= WHAT THIS TASK INVOLVES =
Repeat the records word for word.

= THE INPUT =

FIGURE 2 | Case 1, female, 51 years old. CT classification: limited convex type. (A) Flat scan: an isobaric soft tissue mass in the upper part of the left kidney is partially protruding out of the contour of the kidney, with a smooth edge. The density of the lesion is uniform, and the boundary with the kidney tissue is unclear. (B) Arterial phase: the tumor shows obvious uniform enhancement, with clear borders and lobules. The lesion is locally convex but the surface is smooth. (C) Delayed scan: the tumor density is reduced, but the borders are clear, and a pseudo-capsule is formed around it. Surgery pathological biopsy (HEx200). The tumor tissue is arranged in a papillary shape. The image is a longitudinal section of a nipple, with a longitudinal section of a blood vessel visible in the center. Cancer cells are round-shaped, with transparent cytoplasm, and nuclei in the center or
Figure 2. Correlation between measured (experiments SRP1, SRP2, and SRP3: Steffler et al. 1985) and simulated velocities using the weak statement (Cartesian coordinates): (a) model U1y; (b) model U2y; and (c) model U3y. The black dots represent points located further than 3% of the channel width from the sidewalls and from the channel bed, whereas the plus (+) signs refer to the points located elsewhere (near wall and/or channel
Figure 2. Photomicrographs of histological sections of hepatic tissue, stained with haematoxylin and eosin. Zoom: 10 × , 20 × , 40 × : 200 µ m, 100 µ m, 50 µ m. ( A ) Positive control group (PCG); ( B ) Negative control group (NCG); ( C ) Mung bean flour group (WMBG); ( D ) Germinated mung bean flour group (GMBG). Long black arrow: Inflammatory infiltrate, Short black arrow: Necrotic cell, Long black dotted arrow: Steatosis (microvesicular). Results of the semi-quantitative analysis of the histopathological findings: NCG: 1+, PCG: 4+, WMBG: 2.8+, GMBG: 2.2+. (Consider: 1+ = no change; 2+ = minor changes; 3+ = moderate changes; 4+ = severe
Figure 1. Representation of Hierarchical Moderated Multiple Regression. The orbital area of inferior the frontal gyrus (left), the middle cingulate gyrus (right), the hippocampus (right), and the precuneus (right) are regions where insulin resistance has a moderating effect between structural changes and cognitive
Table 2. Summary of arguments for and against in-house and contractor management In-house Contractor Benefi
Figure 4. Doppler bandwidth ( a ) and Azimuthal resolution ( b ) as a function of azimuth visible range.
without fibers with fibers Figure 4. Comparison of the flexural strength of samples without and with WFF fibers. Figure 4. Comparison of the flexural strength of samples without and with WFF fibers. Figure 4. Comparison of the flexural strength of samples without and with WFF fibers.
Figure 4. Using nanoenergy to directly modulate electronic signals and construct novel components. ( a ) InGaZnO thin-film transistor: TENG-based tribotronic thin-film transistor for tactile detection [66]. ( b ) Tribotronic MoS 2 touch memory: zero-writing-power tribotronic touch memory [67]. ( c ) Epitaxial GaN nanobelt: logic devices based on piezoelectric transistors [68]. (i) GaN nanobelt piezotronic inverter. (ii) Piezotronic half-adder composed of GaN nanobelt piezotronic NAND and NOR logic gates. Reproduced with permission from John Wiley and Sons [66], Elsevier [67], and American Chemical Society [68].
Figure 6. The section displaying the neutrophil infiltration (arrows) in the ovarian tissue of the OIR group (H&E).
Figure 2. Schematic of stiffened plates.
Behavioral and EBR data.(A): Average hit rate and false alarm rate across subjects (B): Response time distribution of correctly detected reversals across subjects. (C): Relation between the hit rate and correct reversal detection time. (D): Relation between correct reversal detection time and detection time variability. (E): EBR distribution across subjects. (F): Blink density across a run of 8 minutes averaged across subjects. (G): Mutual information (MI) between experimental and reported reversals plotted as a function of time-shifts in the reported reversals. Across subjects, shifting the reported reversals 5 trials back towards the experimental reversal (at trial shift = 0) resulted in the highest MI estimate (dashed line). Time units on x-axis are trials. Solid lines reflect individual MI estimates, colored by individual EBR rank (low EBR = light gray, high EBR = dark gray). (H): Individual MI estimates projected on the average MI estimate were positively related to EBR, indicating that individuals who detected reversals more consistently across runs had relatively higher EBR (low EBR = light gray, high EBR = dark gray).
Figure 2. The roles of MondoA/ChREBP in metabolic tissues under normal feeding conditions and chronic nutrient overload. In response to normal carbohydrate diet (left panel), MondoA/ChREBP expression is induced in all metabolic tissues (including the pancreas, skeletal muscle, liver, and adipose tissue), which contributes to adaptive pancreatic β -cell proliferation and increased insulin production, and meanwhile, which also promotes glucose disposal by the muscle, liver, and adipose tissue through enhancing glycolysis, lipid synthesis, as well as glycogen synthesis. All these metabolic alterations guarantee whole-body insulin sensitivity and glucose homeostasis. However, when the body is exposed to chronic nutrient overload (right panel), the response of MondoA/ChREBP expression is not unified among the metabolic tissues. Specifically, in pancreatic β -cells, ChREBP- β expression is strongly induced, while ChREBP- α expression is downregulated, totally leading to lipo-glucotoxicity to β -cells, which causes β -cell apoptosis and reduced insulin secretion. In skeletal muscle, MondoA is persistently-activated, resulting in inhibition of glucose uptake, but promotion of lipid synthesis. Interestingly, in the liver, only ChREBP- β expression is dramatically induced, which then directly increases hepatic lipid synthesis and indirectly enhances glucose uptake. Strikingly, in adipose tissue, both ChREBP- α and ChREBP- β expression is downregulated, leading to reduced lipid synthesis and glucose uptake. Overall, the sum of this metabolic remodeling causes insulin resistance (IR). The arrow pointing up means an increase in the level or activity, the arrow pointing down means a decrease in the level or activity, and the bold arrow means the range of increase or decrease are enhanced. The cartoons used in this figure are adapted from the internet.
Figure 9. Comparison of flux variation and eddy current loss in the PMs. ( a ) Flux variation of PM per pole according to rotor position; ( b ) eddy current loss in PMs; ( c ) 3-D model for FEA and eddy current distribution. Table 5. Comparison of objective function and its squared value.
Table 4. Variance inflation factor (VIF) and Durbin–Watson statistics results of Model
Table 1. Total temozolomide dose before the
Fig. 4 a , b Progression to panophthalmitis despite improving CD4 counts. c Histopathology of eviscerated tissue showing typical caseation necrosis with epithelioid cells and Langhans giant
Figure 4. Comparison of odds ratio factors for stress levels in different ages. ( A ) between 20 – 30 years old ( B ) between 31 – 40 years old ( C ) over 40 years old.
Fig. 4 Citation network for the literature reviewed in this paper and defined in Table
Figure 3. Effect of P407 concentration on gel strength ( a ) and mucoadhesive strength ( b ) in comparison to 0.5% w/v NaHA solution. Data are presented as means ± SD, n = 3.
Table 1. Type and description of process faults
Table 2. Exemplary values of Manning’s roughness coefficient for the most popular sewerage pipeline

= RESULT =
FIGURE 2 | Case 1, female, 51 years old. CT classification: limited convex type. (A) Flat scan: an isobaric soft tissue mass in the upper part of the left kidney is partially protruding out of the contour of the kidney, with a smooth edge. The density of the lesion is uniform, and the boundary with the kidney tissue is unclear. (B) Arterial phase: the tumor shows obvious uniform enhancement, with clear borders and lobules. The lesion is locally convex but the surface is smooth. (C) Delayed scan: the tumor density is reduced, but the borders are clear, and a pseudo-capsule is formed around it. Surgery pathological biopsy (HEx200). The tumor tissue is arranged in a papillary shape. The image is a longitudinal section of a nipple, with a longitudinal section of a blood vessel visible in the center. Cancer cells are round-shaped, with transparent cytoplasm, and nuclei in the center or
Figure 2. Correlation between measured (experiments SRP1, SRP2, and SRP3: Steffler et al. 1985) and simulated velocities using the weak statement (Cartesian coordinates): (a) model U1y; (b) model U2y; and (c) model U3y. The black dots represent points located further than 3% of the channel width from the sidewalls and from the channel bed, whereas the plus (+) signs refer to the points located elsewhere (near wall and/or channel
Figure 2. Photomicrographs of histological sections of hepatic tissue, stained with haematoxylin and eosin. Zoom: 10 × , 20 × , 40 × : 200 µ m, 100 µ m, 50 µ m. ( A ) Positive control group (PCG); ( B ) Negative control group (NCG); ( C ) Mung bean flour group (WMBG); ( D ) Germinated mung bean flour group (GMBG). Long black arrow: Inflammatory infiltrate, Short black arrow: Necrotic cell, Long black dotted arrow: Steatosis (microvesicular). Results of the semi-quantitative analysis of the histopathological findings: NCG: 1+, PCG: 4+, WMBG: 2.8+, GMBG: 2.2+. (Consider: 1+ = no change; 2+ = minor changes; 3+ = moderate changes; 4+ = severe
Figure 1. Representation of Hierarchical Moderated Multiple Regression. The orbital area of inferior the frontal gyrus (left), the middle cingulate gyrus (right), the hippocampus (right), and the precuneus (right) are regions where insulin resistance has a moderating effect between structural changes and cognitive
Table 2. Summary of arguments for and against in-house and contractor management In-house Contractor Benefi
Figure 4. Doppler bandwidth ( a ) and Azimuthal resolution ( b ) as a function of azimuth visible range.
without fibers with fibers Figure 4. Comparison of the flexural strength of samples without and with WFF fibers. Figure 4. Comparison of the flexural strength of samples without and with WFF fibers. Figure 4. Comparison of the flexural strength of samples without and with WFF fibers.
Figure 4. Using nanoenergy to directly modulate electronic signals and construct novel components. ( a ) InGaZnO thin-film transistor: TENG-based tribotronic thin-film transistor for tactile detection [66]. ( b ) Tribotronic MoS 2 touch memory: zero-writing-power tribotronic touch memory [67]. ( c ) Epitaxial GaN nanobelt: logic devices based on piezoelectric transistors [68]. (i) GaN nanobelt piezotronic inverter. (ii) Piezotronic half-adder composed of GaN nanobelt piezotronic NAND and NOR logic gates. Reproduced with permission from John Wiley and Sons [66], Elsevier [67], and American Chemical Society [68].
Figure 6. The section displaying the neutrophil infiltration (arrows) in the ovarian tissue of the OIR group (H&E).
Figure 2. Schematic of stiffened plates.
Behavioral and EBR data.(A): Average hit rate and false alarm rate across subjects (B): Response time distribution of correctly detected reversals across subjects. (C): Relation between the hit rate and correct reversal detection time. (D): Relation between correct reversal detection time and detection time variability. (E): EBR distribution across subjects. (F): Blink density across a run of 8 minutes averaged across subjects. (G): Mutual information (MI) between experimental and reported reversals plotted as a function of time-shifts in the reported reversals. Across subjects, shifting the reported reversals 5 trials back towards the experimental reversal (at trial shift = 0) resulted in the highest MI estimate (dashed line). Time units on x-axis are trials. Solid lines reflect individual MI estimates, colored by individual EBR rank (low EBR = light gray, high EBR = dark gray). (H): Individual MI estimates projected on the average MI estimate were positively related to EBR, indicating that individuals who detected reversals more consistently across runs had relatively higher EBR (low EBR = light gray, high EBR = dark gray).
Figure 2. The roles of MondoA/ChREBP in metabolic tissues under normal feeding conditions and chronic nutrient overload. In response to normal carbohydrate diet (left panel), MondoA/ChREBP expression is induced in all metabolic tissues (including the pancreas, skeletal muscle, liver, and adipose tissue), which contributes to adaptive pancreatic β -cell proliferation and increased insulin production, and meanwhile, which also promotes glucose disposal by the muscle, liver, and adipose tissue through enhancing glycolysis, lipid synthesis, as well as glycogen synthesis. All these metabolic alterations guarantee whole-body insulin sensitivity and glucose homeostasis. However, when the body is exposed to chronic nutrient overload (right panel), the response of MondoA/ChREBP expression is not unified among the metabolic tissues. Specifically, in pancreatic β -cells, ChREBP- β expression is strongly induced, while ChREBP- α expression is downregulated, totally leading to lipo-glucotoxicity to β -cells, which causes β -cell apoptosis and reduced insulin secretion. In skeletal muscle, MondoA is persistently-activated, resulting in inhibition of glucose uptake, but promotion of lipid synthesis. Interestingly, in the liver, only ChREBP- β expression is dramatically induced, which then directly increases hepatic lipid synthesis and indirectly enhances glucose uptake. Strikingly, in adipose tissue, both ChREBP- α and ChREBP- β expression is downregulated, leading to reduced lipid synthesis and glucose uptake. Overall, the sum of this metabolic remodeling causes insulin resistance (IR). The arrow pointing up means an increase in the level or activity, the arrow pointing down means a decrease in the level or activity, and the bold arrow means the range of increase or decrease are enhanced. The cartoons used in this figure are adapted from the internet.
Figure 9. Comparison of flux variation and eddy current loss in the PMs. ( a ) Flux variation of PM per pole according to rotor position; ( b ) eddy current loss in PMs; ( c ) 3-D model for FEA and eddy current distribution. Table 5. Comparison of objective function and its squared value.
Table 4. Variance inflation factor (VIF) and Durbin–Watson statistics results of Model
Table 1. Total temozolomide dose before the
Fig. 4 a , b Progression to panophthalmitis despite improving CD4 counts. c Histopathology of eviscerated tissue showing typical caseation necrosis with epithelioid cells and Langhans giant
Figure 4. Comparison of odds ratio factors for stress levels in different ages. ( A ) between 20 – 30 years old ( B ) between 31 – 40 years old ( C ) over 40 years old.
Fig. 4 Citation network for the literature reviewed in this paper and defined in Table
Figure 3. Effect of P407 concentration on gel strength ( a ) and mucoadhesive strength ( b ) in comparison to 0.5% w/v NaHA solution. Data are presented as means ± SD, n = 3.
Table 1. Type and description of process faults
Table 2. Exemplary values of Manning’s roughness coefficient for the most popular sewerage pipeline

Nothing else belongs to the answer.